Task prompt
Write out the source text of every row below character for character, and leave the pictures out of your answer.

------------------------

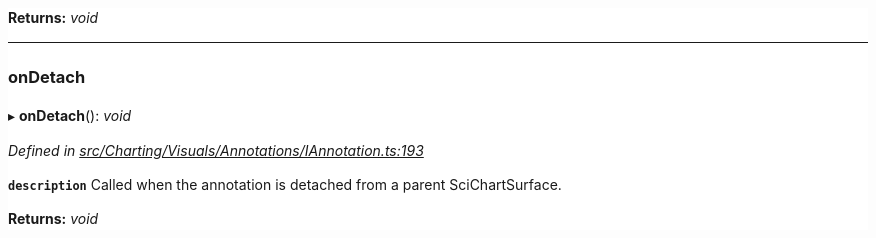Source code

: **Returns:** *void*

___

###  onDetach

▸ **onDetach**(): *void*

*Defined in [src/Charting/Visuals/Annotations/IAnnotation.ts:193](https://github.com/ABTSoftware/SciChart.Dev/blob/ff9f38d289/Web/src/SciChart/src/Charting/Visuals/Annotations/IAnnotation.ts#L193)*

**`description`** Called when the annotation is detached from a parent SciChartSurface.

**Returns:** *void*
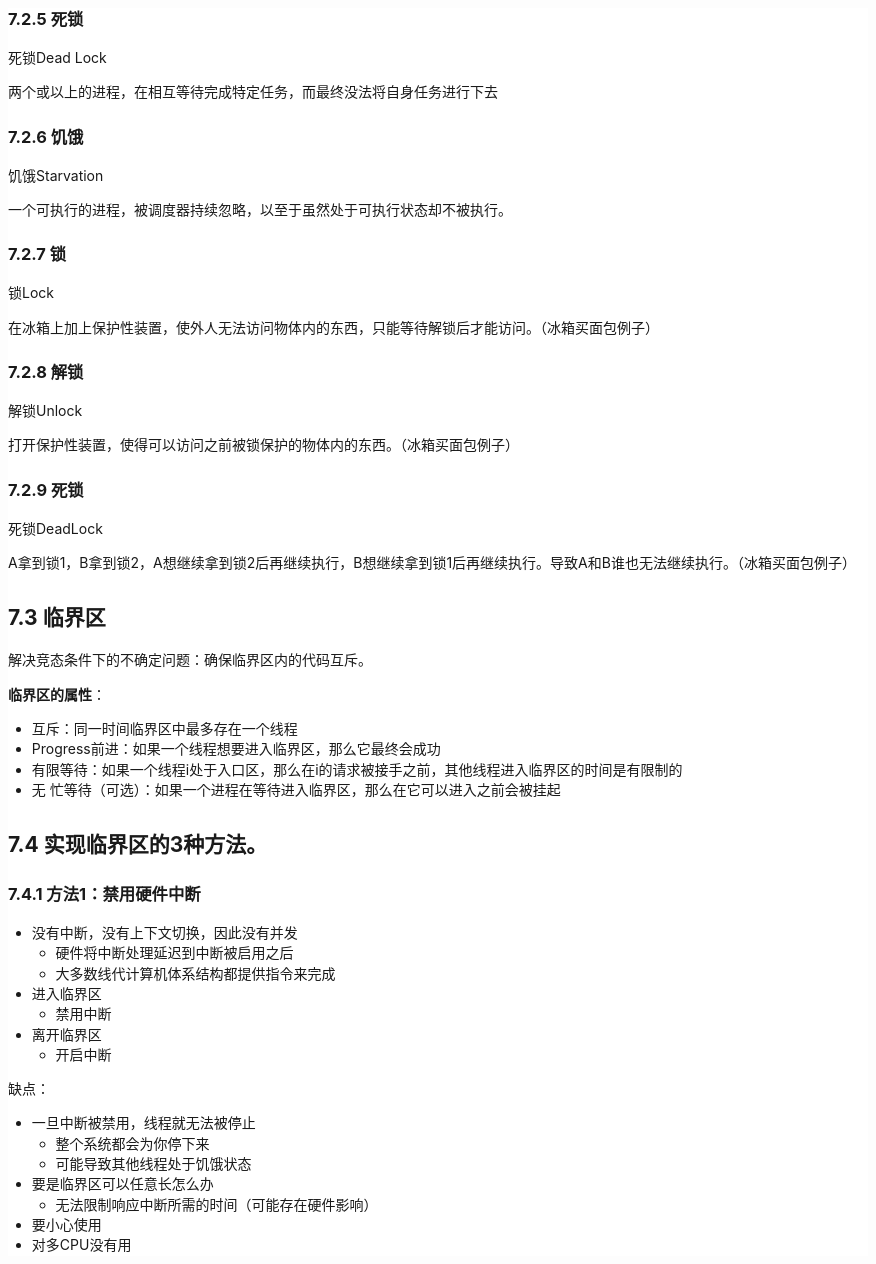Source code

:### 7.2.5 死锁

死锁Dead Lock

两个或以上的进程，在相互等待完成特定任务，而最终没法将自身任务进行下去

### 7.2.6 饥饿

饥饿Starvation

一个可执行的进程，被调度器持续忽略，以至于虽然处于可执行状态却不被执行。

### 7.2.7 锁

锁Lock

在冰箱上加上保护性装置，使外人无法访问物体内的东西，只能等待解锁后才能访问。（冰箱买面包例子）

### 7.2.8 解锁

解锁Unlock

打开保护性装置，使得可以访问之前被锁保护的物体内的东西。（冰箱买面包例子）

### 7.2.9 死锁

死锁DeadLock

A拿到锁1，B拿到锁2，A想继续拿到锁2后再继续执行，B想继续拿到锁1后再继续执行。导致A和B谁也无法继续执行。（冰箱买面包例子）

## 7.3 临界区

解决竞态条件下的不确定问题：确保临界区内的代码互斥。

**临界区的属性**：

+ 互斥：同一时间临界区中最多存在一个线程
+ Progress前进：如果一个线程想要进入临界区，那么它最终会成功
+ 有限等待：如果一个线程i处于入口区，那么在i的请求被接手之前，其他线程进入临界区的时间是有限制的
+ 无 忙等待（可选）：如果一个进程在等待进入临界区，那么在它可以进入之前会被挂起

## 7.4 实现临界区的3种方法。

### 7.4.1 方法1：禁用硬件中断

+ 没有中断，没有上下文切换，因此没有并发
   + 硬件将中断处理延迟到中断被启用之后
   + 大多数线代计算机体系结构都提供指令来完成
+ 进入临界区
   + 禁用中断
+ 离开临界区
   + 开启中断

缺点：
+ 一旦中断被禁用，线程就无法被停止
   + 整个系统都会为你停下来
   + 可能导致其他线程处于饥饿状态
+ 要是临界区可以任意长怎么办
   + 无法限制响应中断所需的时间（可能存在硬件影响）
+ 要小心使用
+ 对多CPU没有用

------------------------

Result for this exercise
Source code

: **Returns:** *void*

___

###  onDetach

▸ **onDetach**(): *void*

*Defined in [src/Charting/Visuals/Annotations/IAnnotation.ts:193](https://github.com/ABTSoftware/SciChart.Dev/blob/ff9f38d289/Web/src/SciChart/src/Charting/Visuals/Annotations/IAnnotation.ts#L193)*

**`description`** Called when the annotation is detached from a parent SciChartSurface.

**Returns:** *void*
Source code

:### 7.2.5 死锁

死锁Dead Lock

两个或以上的进程，在相互等待完成特定任务，而最终没法将自身任务进行下去

### 7.2.6 饥饿

饥饿Starvation

一个可执行的进程，被调度器持续忽略，以至于虽然处于可执行状态却不被执行。

### 7.2.7 锁

锁Lock

在冰箱上加上保护性装置，使外人无法访问物体内的东西，只能等待解锁后才能访问。（冰箱买面包例子）

### 7.2.8 解锁

解锁Unlock

打开保护性装置，使得可以访问之前被锁保护的物体内的东西。（冰箱买面包例子）

### 7.2.9 死锁

死锁DeadLock

A拿到锁1，B拿到锁2，A想继续拿到锁2后再继续执行，B想继续拿到锁1后再继续执行。导致A和B谁也无法继续执行。（冰箱买面包例子）

## 7.3 临界区

解决竞态条件下的不确定问题：确保临界区内的代码互斥。

**临界区的属性**：

+ 互斥：同一时间临界区中最多存在一个线程
+ Progress前进：如果一个线程想要进入临界区，那么它最终会成功
+ 有限等待：如果一个线程i处于入口区，那么在i的请求被接手之前，其他线程进入临界区的时间是有限制的
+ 无 忙等待（可选）：如果一个进程在等待进入临界区，那么在它可以进入之前会被挂起

## 7.4 实现临界区的3种方法。

### 7.4.1 方法1：禁用硬件中断

+ 没有中断，没有上下文切换，因此没有并发
   + 硬件将中断处理延迟到中断被启用之后
   + 大多数线代计算机体系结构都提供指令来完成
+ 进入临界区
   + 禁用中断
+ 离开临界区
   + 开启中断

缺点：
+ 一旦中断被禁用，线程就无法被停止
   + 整个系统都会为你停下来
   + 可能导致其他线程处于饥饿状态
+ 要是临界区可以任意长怎么办
   + 无法限制响应中断所需的时间（可能存在硬件影响）
+ 要小心使用
+ 对多CPU没有用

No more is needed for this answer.